A l'échelle Ille-et-Vilaine, le président a souligné l'attitude offensive menée par le GDS concernant la BVD. “L'impulsion technique et financière que nous avons décidée de donner doit nous permettre d'avancer encore davantage pour protéger nos élevages indemnes”. Le but est de sécuriser les contacts de voisinage et les introductions. Profitant de la présence de Marc Gayet, président national des GDS, Gilles Lavollée a souligné la nécessité d'avancer plus vite dans l'établissement des critères du “Code des échanges”, qui permet d'établir dans la région les étiquettes "bovins non IPI".
Un autre investissement important de la part des GDS concerne la paratuberculose, pour aider à l'assainissement des cheptels infectés et la certification des élevages indemnes. La certification s'adresse particulièrement aux élevages vendeurs.

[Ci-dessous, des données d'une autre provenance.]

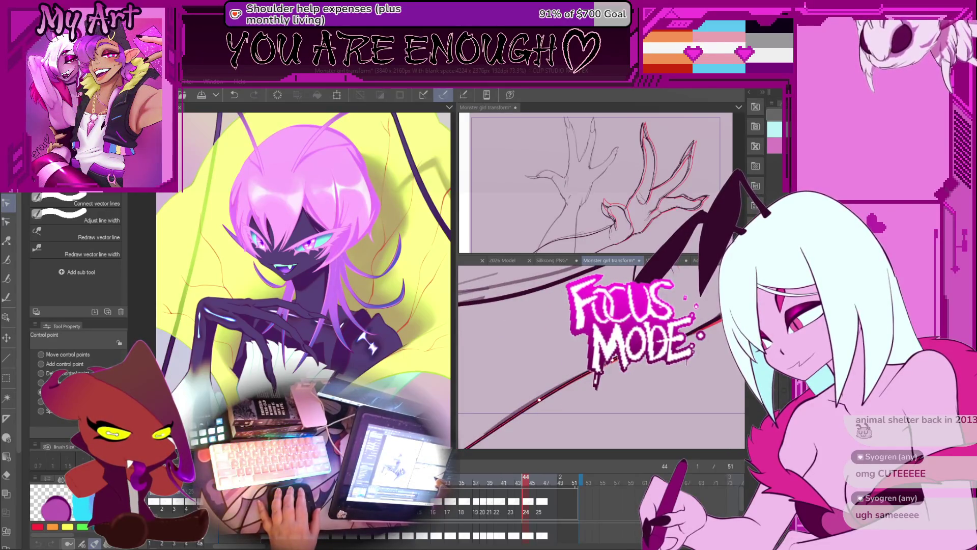
scroll(602, 353, "down", 2)
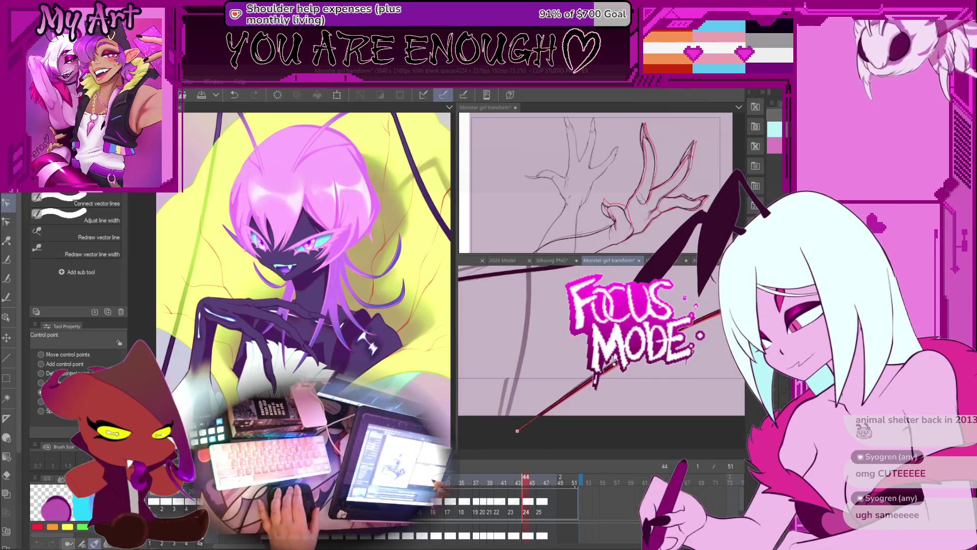
scroll(615, 360, "down", 2)
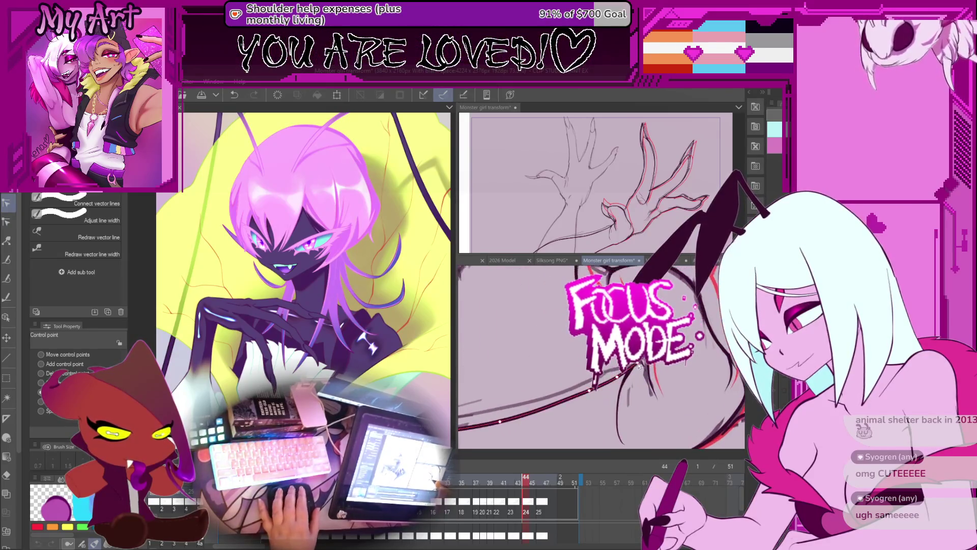
Compare frames 42 and 44, pick the long dark stroke, then switch to whole-object selection.
key("Left")
key("Left")
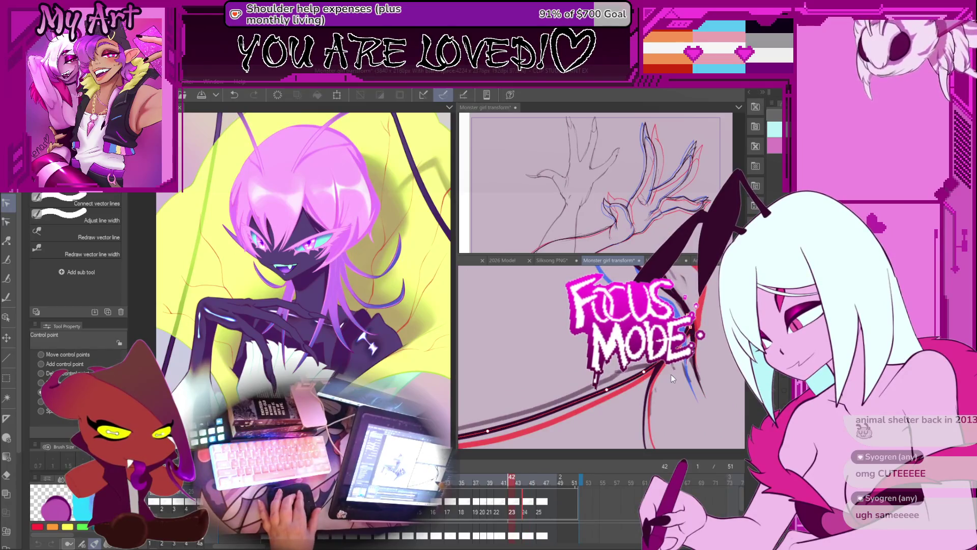
key("Right")
key("Right")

La formation des adhérents fait aussi partie des orientations fortes de la structure depuis deux ans. “Un nouveau module sur la santé du veau est proposé cette année. Avec le suivi individuel veau que nous engageons aussi, c'est une manière de tenter de réduire le chiffre vertigineux de 35 000 veaux de moins de 2 mois qui meurent chaque année en Ille-et-Vilaine”, déclare Gilles Lavollée.
Conditionnalité aides Pac
Evoquant la conditionnalité des aides Pac, le président a remarqué : “En lait ou en viande, notre responsabilité est engagée dans le cadre de nos pratiques d'élevage. Nous devons être irréprochables sur la traçabilité des traitements, le classement des ordonnances, le respect des délais d'attente, les déchets médicaments…”. En 2007, le bien-être animal fait partie des nouveaux domaines traités dans le cadre de la conditionnalité. Seront contrôlés différents points concernant l'état du bâtiment, la prévention des blessures, la santé des animaux… Sceptique, Gilles Lavollée déclare : “Il va falloir que les pouvoirs publics nous disent précisément sur quels critères techniques s'appuieront leurs contrôles pour objectiver ce qu'est un bien-être animal en élevage laitier ou allaitant”.